The elephant in the room is that US healthcare costs are crushing the larger economy, not because the clinical science demands it, but because corporations and other interest groups have captured both the healthcare marketplace and the regulatory environment that oversees it. We are gridlocked, with no apparent hope of improvement. Last year, Florida Governor and former Hospital Corporation of America CEO Rick Scott observed, “How many businesses do you know that want to cut their revenues in half? That’s why the healthcare industry won’t fix the healthcare industry.”
Following the money, independent of appropriateness, is hardly unique to healthcare. Several recent exposes in the mainstream press have detailed the cleverness of other industries’ market control efforts. Financial services in particular appear to make chumps of us all. Haley Sweetland Edwards described how that lobby gutted the rules governing how the Dodd-Frank reforms would work. Matt Taibbi described the financial sector’s gaming, not only of LIBOR but also of nearly every financial instrument in the global markets.
But lobbying is an opportunity for anyone with the resources, and other industries are coming on strong. Read Julian Assange’s chilling description of the deepening collaboration between technology firms and governments to leverage their control over all our personal lives. These interests are deeply embedded in our regulatory process, and their influence and control are all but intractable. Consider Occupy Wall Street’s inability to mobilize an effective organization that could exert a meaningful impact our political and economic systems, despite striking a common chord among the ranks of America’s youth, disenfranchised and disheartened. It is impossible not to despair after reading these pieces. We’re being propelled by powerful vested interests. Our dearest freedoms are being eroded, our pocketbooks emptied, and the nation’s wealth is relentlessly concentrating into fewer hands.
Large corporations and Congress, through lobbying, are the principal proponents of these threats to our individual, national, and global futures. Their leaders understand that the long-term outcomes will almost certainly not be favorable, but are distracted by short-term benefits. The rest of us are likely to be pawns, consigned to seek the attention of the few influencers who ultimately value the welfare of the many more than that of the few.
One can imagine events that could disrupt these downward spirals. Bursting economic bubbles, a national outcry against corporate control, or market-based offerings that exploit commonplace market vacuums could force the pendulum to swing back toward balance and more of an open, egalitarian society. Unlikely, but possible. We prefer to hope that the marketplace of ideas remains the most powerful driver of enlightened self-interest, and that workable solutions abound.

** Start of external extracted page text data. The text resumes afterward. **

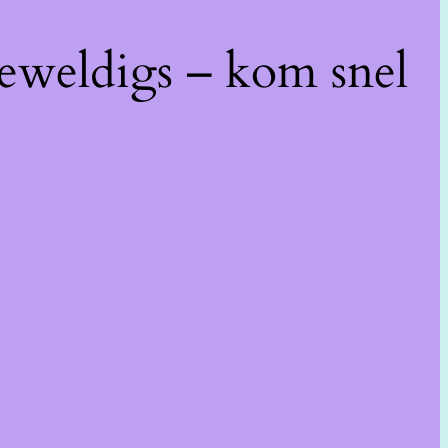
geweldigs – kom snel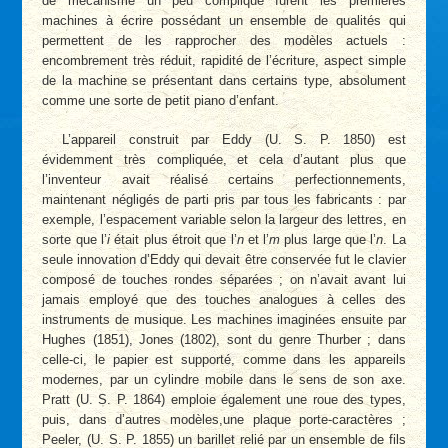
de mécanisme un peu compliqué furent les premières
machines à écrire possédant un ensemble de qualités qui
permettent de les rapprocher des modèles actuels :
encombrement très réduit, rapidité de l’écriture, aspect simple
de la machine se présentant dans certains type, absolument
comme une sorte de petit piano d’enfant.
L’appareil construit par Eddy (U. S. P. 1850) est
évidemment très compliquée, et cela d’autant plus que
l’inventeur avait réalisé certains perfectionnements,
maintenant négligés de parti pris par tous les fabricants : par
exemple, l’espacement variable selon la largeur des lettres, en
sorte que l’
i
était plus étroit que l’
n
et l’
m
plus large que l’
n
. La
seule innovation d’Eddy qui devait être conservée fut le clavier
composé de touches rondes séparées ; on n’avait avant lui
jamais employé que des touches analogues à celles des
instruments de musique. Les machines imaginées ensuite par
Hughes (1851), Jones (1802), sont du genre Thurber ; dans
celle-ci, le papier est supporté, comme dans les appareils
modernes, par un cylindre mobile dans le sens de son axe.
Pratt (U. S. P. 1864) emploie également une roue des types,
puis, dans d’autres modèles,une plaque porte-caractères ;
Peeler, (U. S. P. 1855) un barillet relié par un ensemble de fils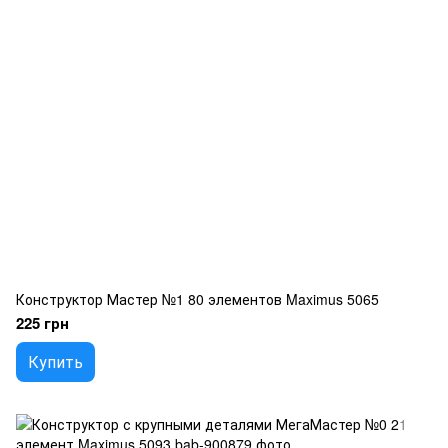
Конструктор Мастер №1 80 элементов Maximus 5065
225 грн
Купить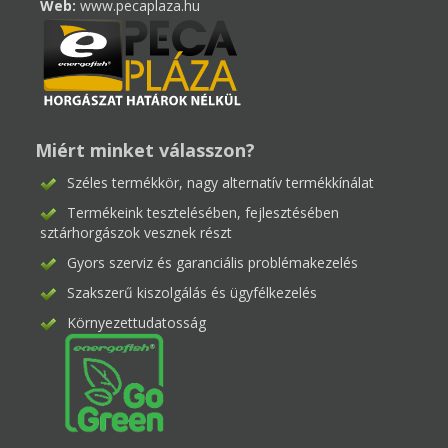
Web:
www.pecaplaza.hu
Miért minket válasszon?
Széles termékkör, nagy alternatív termékkínálat
Termékeink tesztelésében, fejlesztésében
sztárhorgászok vesznek részt
Gyors szerviz és garanciális problémakezelés
Szakszerű kiszolgálás és ügyfélkezelés
Környezettudatosság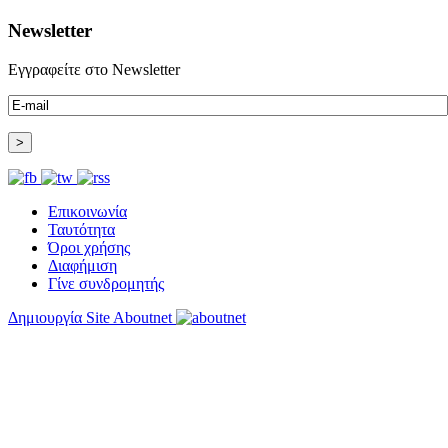
Newsletter
Εγγραφείτε στο Newsletter
Επικοινωνία
Ταυτότητα
Όροι χρήσης
Διαφήμιση
Γίνε συνδρομητής
Δημιουργία Site Aboutnet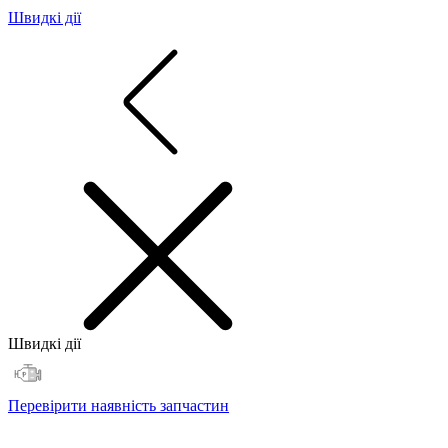
Швидкі дії
Швидкі дії
Перевірити наявність запчастин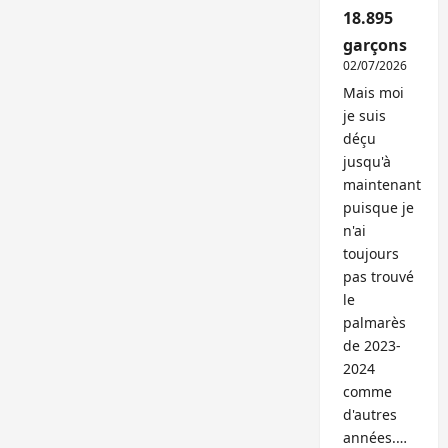
18.895
garçons
02/07/2026
Mais moi
je suis
déçu
jusqu'à
maintenant
puisque je
n'ai
toujours
pas trouvé
le
palmarès
de 2023-
2024
comme
d'autres
années.…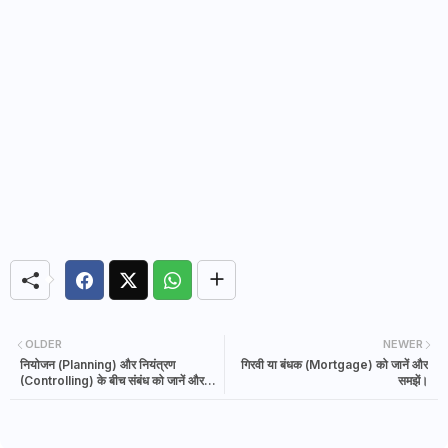
OLDER
NEWER
नियोजन (Planning) और नियंत्रण
गिरवी या बंधक (Mortgage) को जानें और
(Controlling) के बीच संबंध को जानें और
समझें।
समझें।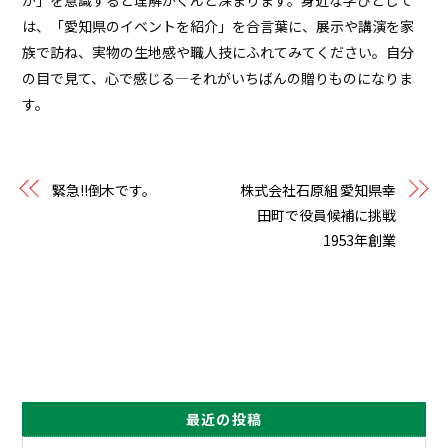
か」を意識すると理解がぐんと深まります。身近な学びとして
は、「愛知県のイベントを紹介」を合言葉に、展示や講演を家
族で訪ね、実物の生地感や職人技にふれてみてください。自分
の目で見て、心で感じる—それがいちばんの贈りものになりま
す。
緊急!!倒木です。
株式会社石原組 愛知県幸
田町で役員候補に挑戦
1953年創業
最近の投稿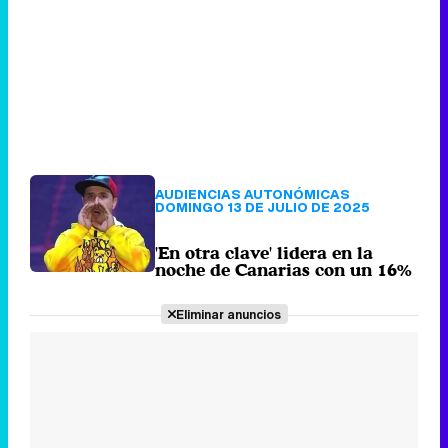
AUDIENCIAS AUTONÓMICAS
DOMINGO 13 DE JULIO DE 2025
'En otra clave' lidera en la
noche de Canarias con un 16%
Eliminar anuncios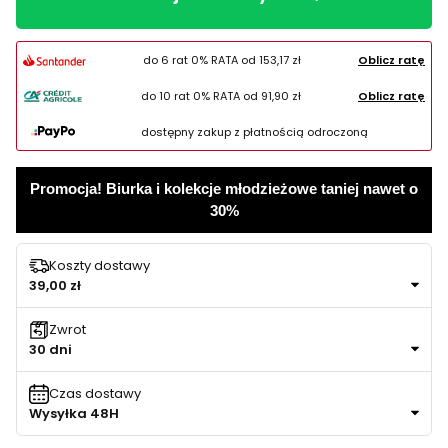
do 6 rat 0% RATA od
153,17 zł
Oblicz ratę
do 10 rat 0% RATA od
91,90 zł
Oblicz ratę
dostępny zakup z płatnością odroczoną
Promocja! Biurka i kolekcje młodzieżowe taniej nawet o
30%
Koszty dostawy
39,00 zł
Zwrot
30 dni
Czas dostawy
Wysyłka 48H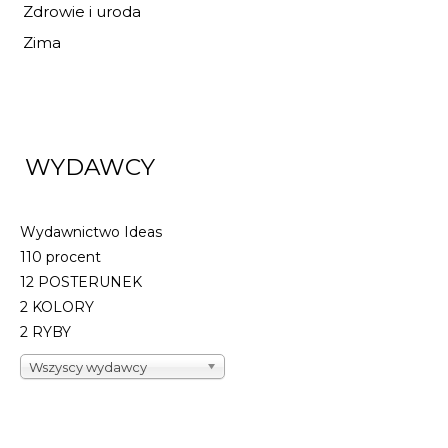
Zdrowie i uroda
30,59 zł
44,99 zł
Zima
DO KOSZYKA
WYDAWCY
Wydawnictwo Ideas
110 procent
12 POSTERUNEK
2 KOLORY
2 RYBY
Wszyscy wydawcy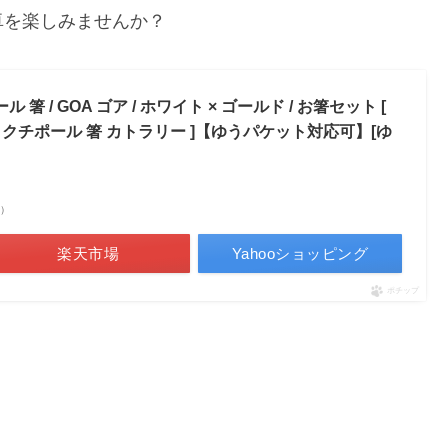
卓を楽しみませんか？
 箸 / GOA ゴア / ホワイト × ゴールド / お箸セット [
クチポール 箸 カトラリー ]【ゆうパケット対応可】[ゆ
べ）
楽天市場
Yahooショッピング
ポチップ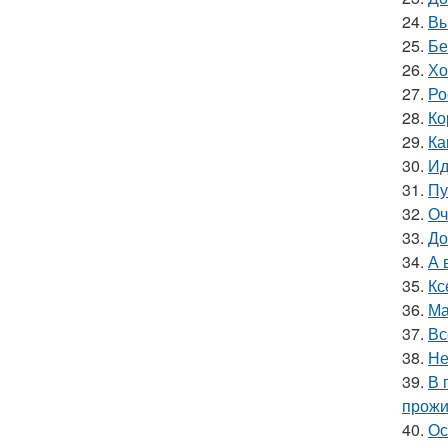
24.
Вы
25.
Бе
26.
Хо
27.
Ро
28.
Ко
29.
Ка
30.
Ид
31.
Пу
32.
Оч
33.
До
34.
А 
35.
Кс
36.
Ма
37.
Вс
38.
Не
39.
В 
прожи
40.
Ос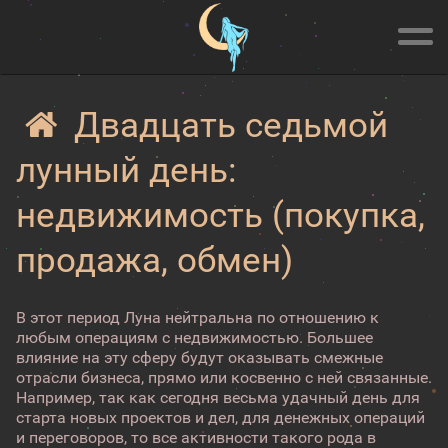
Двадцать седьмой
лунный день:
недвижимость (покупка,
продажа, обмен)
В этот период Луна нейтральна по отношению к
любым операциям с недвижимостью. Большее
влияние на эту сферу будут оказывать смежные
отрасли бизнеса, прямо или косвенно с ней связанные.
Например, так как сегодня весьма удачный день для
старта новых проектов и дел, для денежных операций
и переговоров, то все активности такого рода в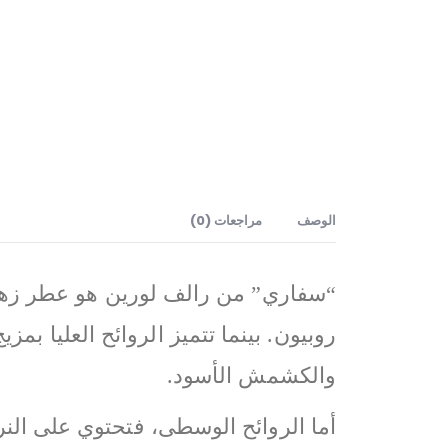
الوصف
مراجعات (0)
روبيون. بينما تتميز الروائح العليا 
والكشمش الأسود.
أما الروائح الوسطى، فتحتوي على الن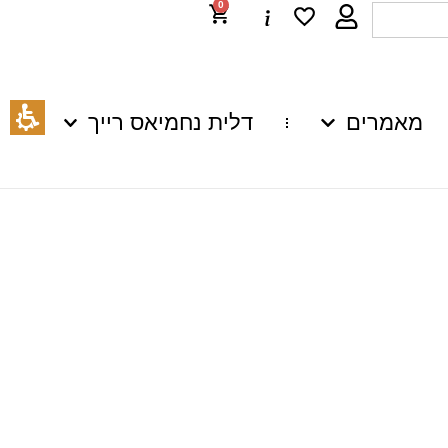
0
מאמרים
דלית נחמיאס רייך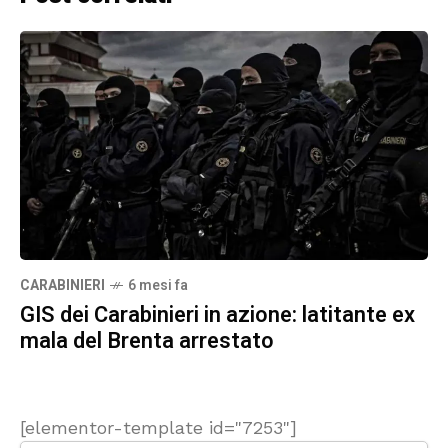
CARABINIERI
6 mesi fa
GIS dei Carabinieri in azione: latitante ex
mala del Brenta arrestato
[elementor-template id="7253"]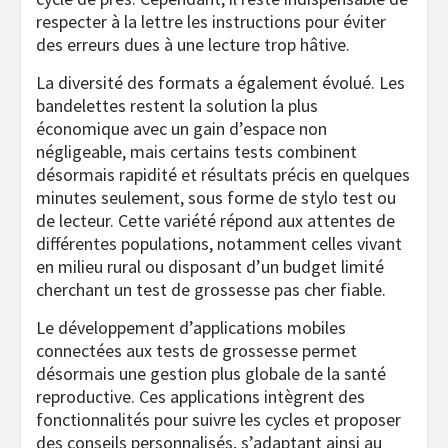
respecter à la lettre les instructions pour éviter
des erreurs dues à une lecture trop hâtive.
La diversité des formats a également évolué. Les
bandelettes restent la solution la plus
économique avec un gain d’espace non
négligeable, mais certains tests combinent
désormais rapidité et résultats précis en quelques
minutes seulement, sous forme de stylo test ou
de lecteur. Cette variété répond aux attentes de
différentes populations, notamment celles vivant
en milieu rural ou disposant d’un budget limité
cherchant un test de grossesse pas cher fiable.
Le développement d’applications mobiles
connectées aux tests de grossesse permet
désormais une gestion plus globale de la santé
reproductive. Ces applications intègrent des
fonctionnalités pour suivre les cycles et proposer
des conseils personnalisés, s’adaptant ainsi au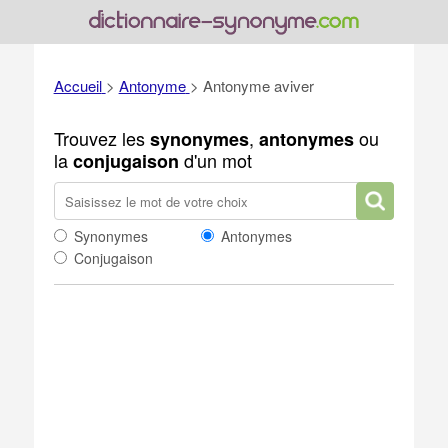
Accueil
>
Antonyme
>
Antonyme aviver
Trouvez les
,
ou
synonymes
antonymes
la
d'un mot
conjugaison
Synonymes
Antonymes
Conjugaison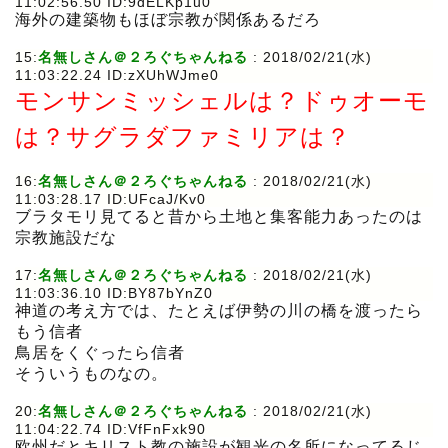
11:02:56.50 ID:9dELKp1u0
海外の建築物もほぼ宗教が関係あるだろ
15:
名無しさん＠２ろぐちゃんねる
: 2018/02/21(水)
11:03:22.24 ID:zXUhWJme0
モンサンミッシェルは？ドゥオーモ
は？サグラダファミリアは？
16:
名無しさん＠２ろぐちゃんねる
: 2018/02/21(水)
11:03:28.17 ID:UFcaJ/Kv0
ブラタモリ見てると昔から土地と集客能力あったのは
宗教施設だな
17:
名無しさん＠２ろぐちゃんねる
: 2018/02/21(水)
11:03:36.10 ID:BY87bYnZ0
神道の考え方では、たとえば伊勢の川の橋を渡ったら
もう信者
鳥居をくぐったら信者
そういうものなの。
20:
名無しさん＠２ろぐちゃんねる
: 2018/02/21(水)
11:04:22.74 ID:VfFnFxk90
欧州だとキリスト教の施設が観光の名所になってるじ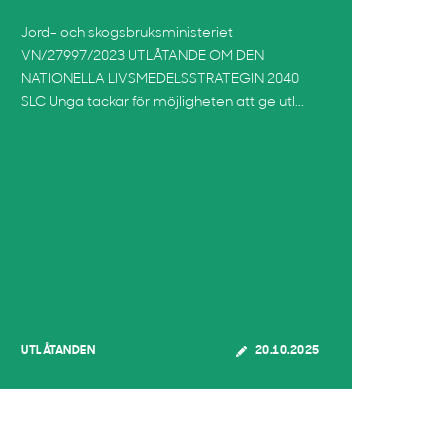
Jord- och skogsbruksministeriet
VN/27997/2023 UTLÅTANDE OM DEN
NATIONELLA LIVSMEDELSSTRATEGIN 2040
SLC Unga tackar för möjligheten att ge utl...
UTLÅTANDEN
20.10.2025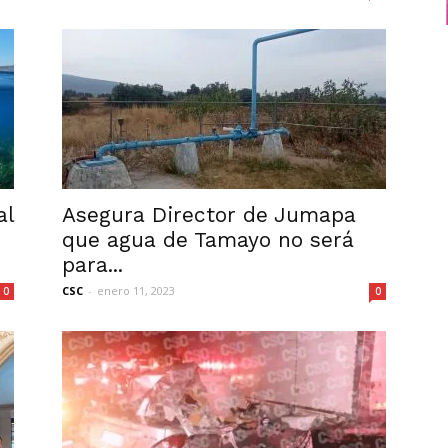
al
Asegura Director de Jumapa
que agua de Tamayo no será
para...
CSC
-
enero 11, 2023
0
0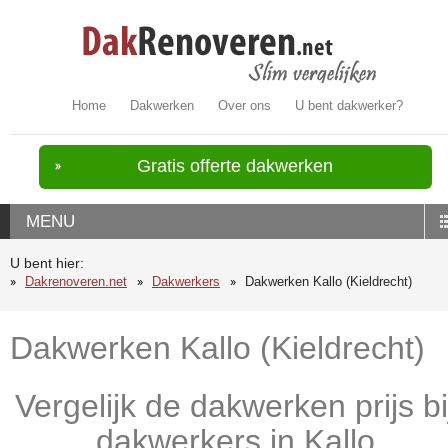
Home
Dakwerken
Over ons
U bent dakwerker?
Gratis offerte dakwerken
MENU
U bent hier:
Dakrenoveren.net
Dakwerkers
Dakwerken Kallo (Kieldrecht)
Dakwerken Kallo (Kieldrecht)
Vergelijk de dakwerken prijs bi
dakwerkers in Kallo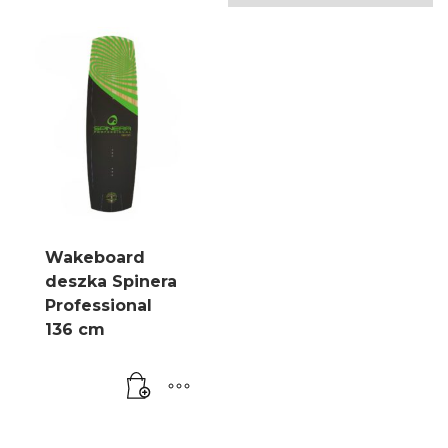
Wakeboard
deszka Spinera
Professional
136 cm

In healthcare, titanic economic pressures are already creating market opportunities, with many young firms innovating with new approaches that deliver measurably better quality at lower cost. But we also need a new Flexner Report, the 1910 study of medical education that revitalized US medicine, establishing a drive toward rigor, science, and professional standards. Now, US healthcare is broken in different ways and needs a clear-eyed, comprehensive reassessment of what we know about care and cost, and how it must be transformed to ameliorate its current threat to our national economic security. We need an effort that can be taken seriously by the medical and business communities, and that can provide the traction to drive meaningful change.
This would be in everyone’s interests, except those of healthcare’s profiteers. Perhaps equally important it could be a model to rethink how the United States relates to powerful interest groups that are hurtling us all pell-mell down the road to ruin.